Iedereen die schade heeft geleden door vaccinaties kan de staat aanklagen – maar erkend worden als slachtoffer is als het winnen van een loterij.
De vermeende steun van de staat
Elk gevaccineerd slachtoffer kan een vordering tot schadevergoeding tegen de staat claimen – ongeacht of hij of zij persoonlijk juridische stappen onderneemt tegen de vaccinerende arts voor schade en vergoeding van pijn en lijden door middel van een medische aansprakelijkheidsprocedure (1).

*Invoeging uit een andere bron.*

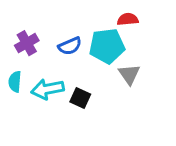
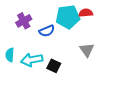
purple cross: (27, 43) -> (24, 21), moved
cyan pentagon: (107, 46) -> (68, 17), moved

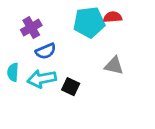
blue semicircle: (47, 31) -> (46, 51), moved
gray triangle: (87, 50) -> (114, 66), turned -42

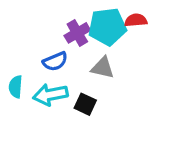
purple cross: (31, 28) -> (77, 33), moved
gray triangle: (114, 66) -> (103, 68), moved

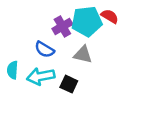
red semicircle: (136, 20) -> (110, 16), turned 36
blue semicircle: (55, 61) -> (44, 50), turned 54

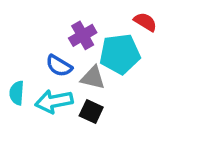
cyan pentagon: (87, 21) -> (120, 54), moved
gray triangle: (83, 55) -> (93, 78), moved

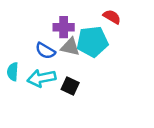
purple cross: (83, 35) -> (64, 27), turned 30
gray triangle: (93, 78) -> (70, 47), moved

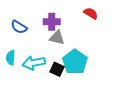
cyan pentagon: (92, 42) -> (75, 62), moved, turned -30
blue semicircle: (45, 51) -> (19, 27), moved

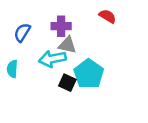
blue semicircle: (19, 27) -> (22, 32), turned 91
cyan arrow: (34, 63) -> (52, 59), moved

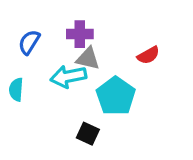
red semicircle: (108, 16) -> (148, 55), moved, turned 120
black square: (67, 83) -> (88, 134), moved

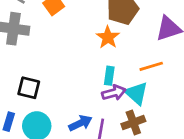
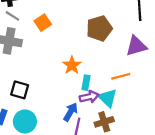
orange star: (108, 37) -> (72, 65), moved
blue arrow: (80, 123) -> (71, 112), moved, turned -36

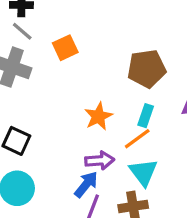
orange line: (121, 76) -> (137, 139), moved, turned -30
cyan rectangle: (86, 83) -> (146, 116), moved
purple arrow: (89, 97) -> (100, 161), moved

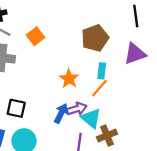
cyan triangle: (143, 172) -> (91, 118), moved
blue arrow: (86, 184) -> (61, 113), moved

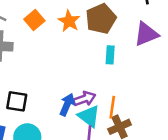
orange star: (69, 79) -> (69, 21), moved
orange line: (99, 88) -> (112, 107), moved, turned -30
cyan triangle: (91, 118) -> (89, 116), moved

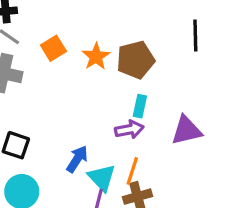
purple triangle: (146, 34) -> (186, 130), moved
purple arrow: (84, 99) -> (129, 129), moved

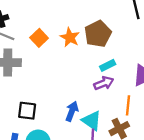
cyan rectangle: (140, 106) -> (108, 65), turned 63
orange line: (132, 171) -> (128, 105), moved

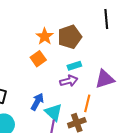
orange square: (39, 38) -> (38, 59), moved

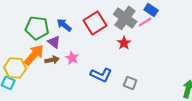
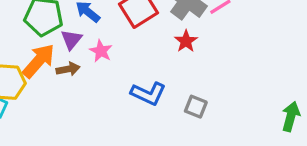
purple triangle: (54, 42) -> (71, 40), turned 32
pink star: (72, 58) -> (101, 51), moved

Op vaccinatieschade zijn de regels van de sociale schadevergoedingswet van toepassing. Iedereen die vaccinatieschade heeft opgelopen als gevolg van een publiekelijk aanbevolen vaccinatie, kan beroep doen op zogenaamde zorg op grond van de Federale Voorzieningswet. Dit is uitdrukkelijk geregeld in artikel 60 van de Wet Infectiebescherming (IfSG).
De daar beloofde compensatiebetalingen zijn bedoeld om de acceptatie van de vaccinatie te vergroten. Deze vergoeding is gebaseerd op de zogenaamde zelfopoffering, het werd voor het eerst bij wet geregeld in 1961 in verband met de verplichte vaccinatie tegen pokken. De pokkenvaccinatie ging gepaard met een aanzienlijk aantal ernstige en vaak blijvende gezondheidsschade.
In die tijd kon de uitroeiing van pokken (naar verluidt) alleen worden bereikt ten koste van vaccinatieschade. Omdat het slachtoffer van de pokkenvaccinatie zich had “opgeofferd” voor de gezondheid van het grote publiek, zou hij vanwege de vaccinschade compensatie ontvangen van het grote publiek (2).
Compensatie werd ingevoerd met de pokkenvaccinatie, omdat het een aanzienlijk aantal ernstige en vaak blijvende gezondheidsproblemen veroorzaakte.
Vaccinatie verminderde de pokkenziekte niet, integendeel: terwijl Engeland in 1853 ongeveer 2 doden door pokken per 100.000 inwoners had, waren er 20 jaar later – ondanks of dankzij de vaccinatie – vijf keer zoveel sterfgevallen door pokken.
In 1928 bevestigde een artikel in het prestigieuze British Medical Journal dat het risico om aan pokken te overlijden vijf keer hoger was voor gevaccineerden dan voor niet-gevaccineerden (3). Het zogenaamde offer van het individu voor het grote publiek eiste meer dan 150 jaar geleden een zeer hoge dodelijke tol.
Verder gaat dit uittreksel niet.